[Task material — start]

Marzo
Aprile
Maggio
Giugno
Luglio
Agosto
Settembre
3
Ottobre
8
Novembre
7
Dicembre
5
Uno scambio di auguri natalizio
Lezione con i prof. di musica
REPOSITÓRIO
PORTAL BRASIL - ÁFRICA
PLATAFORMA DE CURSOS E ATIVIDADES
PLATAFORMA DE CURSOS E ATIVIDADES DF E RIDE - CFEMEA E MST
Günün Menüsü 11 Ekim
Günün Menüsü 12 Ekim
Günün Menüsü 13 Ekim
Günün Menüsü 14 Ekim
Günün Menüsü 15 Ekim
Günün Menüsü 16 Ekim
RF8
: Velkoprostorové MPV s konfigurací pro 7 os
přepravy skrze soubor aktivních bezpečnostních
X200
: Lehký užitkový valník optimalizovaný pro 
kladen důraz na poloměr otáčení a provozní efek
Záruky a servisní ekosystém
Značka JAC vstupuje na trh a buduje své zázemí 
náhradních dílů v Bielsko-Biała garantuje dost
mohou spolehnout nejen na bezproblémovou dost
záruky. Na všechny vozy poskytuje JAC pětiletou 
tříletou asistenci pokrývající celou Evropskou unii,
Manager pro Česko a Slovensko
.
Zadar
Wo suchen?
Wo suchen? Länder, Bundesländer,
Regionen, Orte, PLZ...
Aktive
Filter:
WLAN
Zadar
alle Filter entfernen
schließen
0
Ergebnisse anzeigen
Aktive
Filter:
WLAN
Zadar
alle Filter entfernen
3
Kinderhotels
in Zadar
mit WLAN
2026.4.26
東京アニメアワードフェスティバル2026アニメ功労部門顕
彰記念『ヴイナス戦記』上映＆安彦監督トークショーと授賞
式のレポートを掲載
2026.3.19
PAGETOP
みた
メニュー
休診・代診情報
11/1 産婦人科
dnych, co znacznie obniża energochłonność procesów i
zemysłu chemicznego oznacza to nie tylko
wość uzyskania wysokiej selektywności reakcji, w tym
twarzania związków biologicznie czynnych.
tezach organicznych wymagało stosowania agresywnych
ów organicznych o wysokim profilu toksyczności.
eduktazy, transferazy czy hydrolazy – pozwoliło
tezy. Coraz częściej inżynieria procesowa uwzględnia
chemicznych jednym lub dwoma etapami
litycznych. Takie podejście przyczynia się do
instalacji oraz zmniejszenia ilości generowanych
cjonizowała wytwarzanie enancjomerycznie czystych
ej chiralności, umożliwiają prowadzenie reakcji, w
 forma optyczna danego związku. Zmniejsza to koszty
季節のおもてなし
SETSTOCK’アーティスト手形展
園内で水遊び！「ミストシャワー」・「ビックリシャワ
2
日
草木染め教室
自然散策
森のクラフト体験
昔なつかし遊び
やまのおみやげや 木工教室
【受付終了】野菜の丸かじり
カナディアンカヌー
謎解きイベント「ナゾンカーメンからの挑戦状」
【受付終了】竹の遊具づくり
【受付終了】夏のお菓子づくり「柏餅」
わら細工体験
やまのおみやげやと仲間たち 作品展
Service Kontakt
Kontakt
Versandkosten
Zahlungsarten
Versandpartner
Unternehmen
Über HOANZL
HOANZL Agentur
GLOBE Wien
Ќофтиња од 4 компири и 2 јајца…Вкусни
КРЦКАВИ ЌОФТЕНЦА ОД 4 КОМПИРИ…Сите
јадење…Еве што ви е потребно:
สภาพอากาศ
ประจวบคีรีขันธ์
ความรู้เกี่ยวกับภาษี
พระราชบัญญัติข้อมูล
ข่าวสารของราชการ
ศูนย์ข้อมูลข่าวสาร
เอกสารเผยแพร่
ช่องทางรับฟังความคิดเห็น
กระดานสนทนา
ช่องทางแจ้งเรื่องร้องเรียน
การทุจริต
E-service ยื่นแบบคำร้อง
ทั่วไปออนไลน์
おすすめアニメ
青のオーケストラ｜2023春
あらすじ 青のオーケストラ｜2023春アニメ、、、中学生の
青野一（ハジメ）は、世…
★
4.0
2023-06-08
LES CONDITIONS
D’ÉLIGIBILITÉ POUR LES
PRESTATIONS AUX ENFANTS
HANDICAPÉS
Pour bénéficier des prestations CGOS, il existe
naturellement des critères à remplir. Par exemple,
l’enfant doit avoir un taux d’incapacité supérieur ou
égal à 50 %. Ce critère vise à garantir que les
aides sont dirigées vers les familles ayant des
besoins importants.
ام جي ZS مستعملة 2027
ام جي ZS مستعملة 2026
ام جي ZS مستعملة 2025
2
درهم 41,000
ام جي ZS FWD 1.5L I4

[Task material — finish]

■ **What to work on**: Turn every line of the data above into one numbered list, with one line per item and no blank lines.

■ **Your solution**:
1. Marzo
2. Aprile
3. Maggio
4. Giugno
5. Luglio
6. Agosto
7. Settembre
8. 3
9. Ottobre
10. 8
11. Novembre
12. 7
13. Dicembre
14. 5
15. Uno scambio di auguri natalizio
16. Lezione con i prof. di musica
17. REPOSITÓRIO
18. PORTAL BRASIL - ÁFRICA
19. PLATAFORMA DE CURSOS E ATIVIDADES
20. PLATAFORMA DE CURSOS E ATIVIDADES DF E RIDE - CFEMEA E MST
21. Günün Menüsü 11 Ekim
22. Günün Menüsü 12 Ekim
23. Günün Menüsü 13 Ekim
24. Günün Menüsü 14 Ekim
25. Günün Menüsü 15 Ekim
26. Günün Menüsü 16 Ekim
27. RF8
28. : Velkoprostorové MPV s konfigurací pro 7 os
29. přepravy skrze soubor aktivních bezpečnostních
30. X200
31. : Lehký užitkový valník optimalizovaný pro 
32. kladen důraz na poloměr otáčení a provozní efek
33. Záruky a servisní ekosystém
34. Značka JAC vstupuje na trh a buduje své zázemí 
35. náhradních dílů v Bielsko-Biała garantuje dost
36. mohou spolehnout nejen na bezproblémovou dost
37. záruky. Na všechny vozy poskytuje JAC pětiletou 
38. tříletou asistenci pokrývající celou Evropskou unii,
39. Manager pro Česko a Slovensko
40. .
41. Zadar
42. Wo suchen?
43. Wo suchen? Länder, Bundesländer,
44. Regionen, Orte, PLZ...
45. Aktive
46. Filter:
47. WLAN
48. Zadar
49. alle Filter entfernen
50. schließen
51. 0
52. Ergebnisse anzeigen
53. Aktive
54. Filter:
55. WLAN
56. Zadar
57. alle Filter entfernen
58. 3
59. Kinderhotels
60. in Zadar
61. mit WLAN
62. 2026.4.26
63. 東京アニメアワードフェスティバル2026アニメ功労部門顕
64. 彰記念『ヴイナス戦記』上映＆安彦監督トークショーと授賞
65. 式のレポートを掲載
66. 2026.3.19
67. PAGETOP
68. みた
69. メニュー
70. 休診・代診情報
71. 11/1 産婦人科
72. dnych, co znacznie obniża energochłonność procesów i
73. zemysłu chemicznego oznacza to nie tylko
74. wość uzyskania wysokiej selektywności reakcji, w tym
75. twarzania związków biologicznie czynnych.
76. tezach organicznych wymagało stosowania agresywnych
77. ów organicznych o wysokim profilu toksyczności.
78. eduktazy, transferazy czy hydrolazy – pozwoliło
79. tezy. Coraz częściej inżynieria procesowa uwzględnia
80. chemicznych jednym lub dwoma etapami
81. litycznych. Takie podejście przyczynia się do
82. instalacji oraz zmniejszenia ilości generowanych
83. cjonizowała wytwarzanie enancjomerycznie czystych
84. ej chiralności, umożliwiają prowadzenie reakcji, w
85.  forma optyczna danego związku. Zmniejsza to koszty
86. 季節のおもてなし
87. SETSTOCK’アーティスト手形展
88. 園内で水遊び！「ミストシャワー」・「ビックリシャワ
89. 2
90. 日
91. 草木染め教室
92. 自然散策
93. 森のクラフト体験
94. 昔なつかし遊び
95. やまのおみやげや 木工教室
96. 【受付終了】野菜の丸かじり
97. カナディアンカヌー
98. 謎解きイベント「ナゾンカーメンからの挑戦状」
99. 【受付終了】竹の遊具づくり
100. 【受付終了】夏のお菓子づくり「柏餅」
101. わら細工体験
102. やまのおみやげやと仲間たち 作品展
103. Service Kontakt
104. Kontakt
105. Versandkosten
106. Zahlungsarten
107. Versandpartner
108. Unternehmen
109. Über HOANZL
110. HOANZL Agentur
111. GLOBE Wien
112. Ќофтиња од 4 компири и 2 јајца…Вкусни
113. КРЦКАВИ ЌОФТЕНЦА ОД 4 КОМПИРИ…Сите
114. јадење…Еве што ви е потребно:
115. สภาพอากาศ
116. ประจวบคีรีขันธ์
117. ความรู้เกี่ยวกับภาษี
118. พระราชบัญญัติข้อมูล
119. ข่าวสารของราชการ
120. ศูนย์ข้อมูลข่าวสาร
121. เอกสารเผยแพร่
122. ช่องทางรับฟังความคิดเห็น
123. กระดานสนทนา
124. ช่องทางแจ้งเรื่องร้องเรียน
125. การทุจริต
126. E-service ยื่นแบบคำร้อง
127. ทั่วไปออนไลน์
128. おすすめアニメ
129. 青のオーケストラ｜2023春
130. あらすじ 青のオーケストラ｜2023春アニメ、、、中学生の
131. 青野一（ハジメ）は、世…
132. ★
133. 4.0
134. 2023-06-08
135. LES CONDITIONS
136. D’ÉLIGIBILITÉ POUR LES
137. PRESTATIONS AUX ENFANTS
138. HANDICAPÉS
139. Pour bénéficier des prestations CGOS, il existe
140. naturellement des critères à remplir. Par exemple,
141. l’enfant doit avoir un taux d’incapacité supérieur ou
142. égal à 50 %. Ce critère vise à garantir que les
143. aides sont dirigées vers les familles ayant des
144. besoins importants.
145. ام جي ZS مستعملة 2027
146. ام جي ZS مستعملة 2026
147. ام جي ZS مستعملة 2025
148. 2
149. درهم 41,000
150. ام جي ZS FWD 1.5L I4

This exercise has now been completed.